The Performance Standard applies to various EGUs based on a phased approach. As of January 1, 2035, the Performance Standard will apply to:

  • an EGU that burns coal or petroleum coke;
  • an EGU commissioned on or after January 1, 2025; and
  • an EGU that has increased its electricity generation capacity by 10% or more since the registration of the EGU.

Because a pre-existing EGU may have to undergo extensive modifications to comply with the Performance Standard, the Regulations provide additional time for the imposition of the Performance Standard on EGUs commissioned prior to January 1, 2025. For any such EGU that was previously a coal burning unit and was converted to a natural gas burning unit, the application of the Performance Standard is delayed until the latter of January 1, 2035 or January 1 of the calendar year in which subsection 4(2) of the Regulations Limiting Carbon Dioxide Emissions from Natural Gas-Fired Generation of Electricity begin to apply to it.
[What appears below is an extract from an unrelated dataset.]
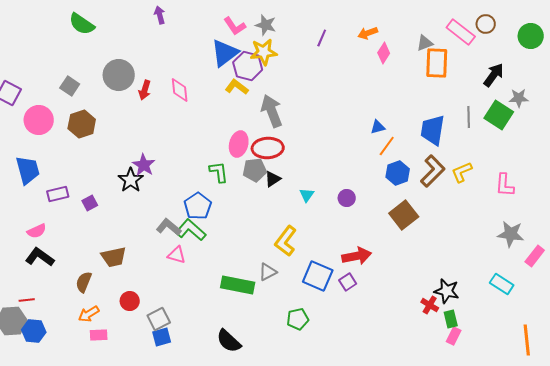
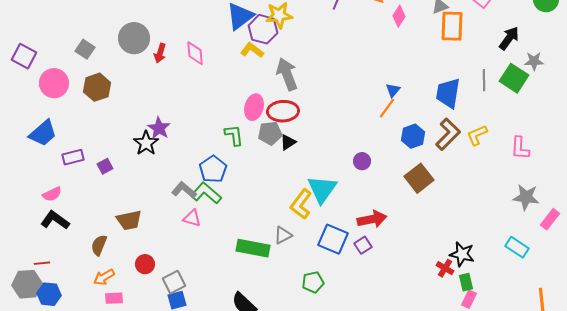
blue triangle: (378, 127) -> (393, 90), turned -35
orange line: (387, 146) -> (387, 108), moved
blue trapezoid: (28, 170) -> (43, 133), turned 64
cyan triangle: (307, 195) -> (322, 189), moved, size x2.0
For all other EGUs, the Performance Standard is not imposed until the latter of January 1, 2035 or 20 years after the commissioning date of the EGU.

Exceptions to the Performance Standard

The Regulations include three exceptions to the Performance Standard:

  1. An EGU that uses carbon capture and storage (CCS). The Performance Standard is calculated based upon the quantity of overall CO2e emissions during the calendar year from the combustion of fossil fuel in an EGU. However, the quantity of CO2e emissions that are permanently captured and stored in a carbon capture and storage project (CCS Project) can be subtracted from the overall CO2e emissions. Approved CCS Projects include: (i) injection into a deep saline aquifer for the sole purpose of CO2 storage; and (ii) injection into a depleted oil reservoir for the purpose of enhanced oil recovery. Eligible CCS Projects can be situated in either Canada or the United States. An EGU that uses CCS as part of its compliance strategy is allowed to have an average emissions intensity of up to 40 tonnes of CO2e per GWh, provided it can demonstrate it is capable of operating at 30 tonnes of CO2e per GWh based on actual emissions data. The CCS exception is only available until the earlier of seven years following the commissioning of the CCS system or December 31, 2039.
  2. Operation of an EGU during peak periods of energy demand. An EGU that does not combust coal can emit up to 150 kilotonnes of CO2e in a calendar year provided it operates for no more than 450 hours per calendar year.
  3. Operation during emergency circumstances. An EGU can apply for an exemption from the Performance Standard from the Minister of Environment during two types of emergency circumstances. The first circumstance includes an emergency that arises due to “an extraordinary, unforeseen and irresistible event.” It is unclear what constitutes an “irresistible event” or what is meant by that term. The second circumstance includes scenarios where the government issues an emergency proclamation or order or declares an emergency based on the anticipated shortage of fuel, or in situations where there is an actual or anticipated shortage of fuel, but fuel is required to protect Canada’s national security, participate in military activities or support humanitarian relief efforts.

Additional Sections

The Regulations also contain additional sections pertaining to emissions intensity calculations, sampling frequency, record retention and the submission of annual reports.

Comment Period

The Regulations are open for comments until November 2, 2023. Final Regulations are anticipated to be published in 2024.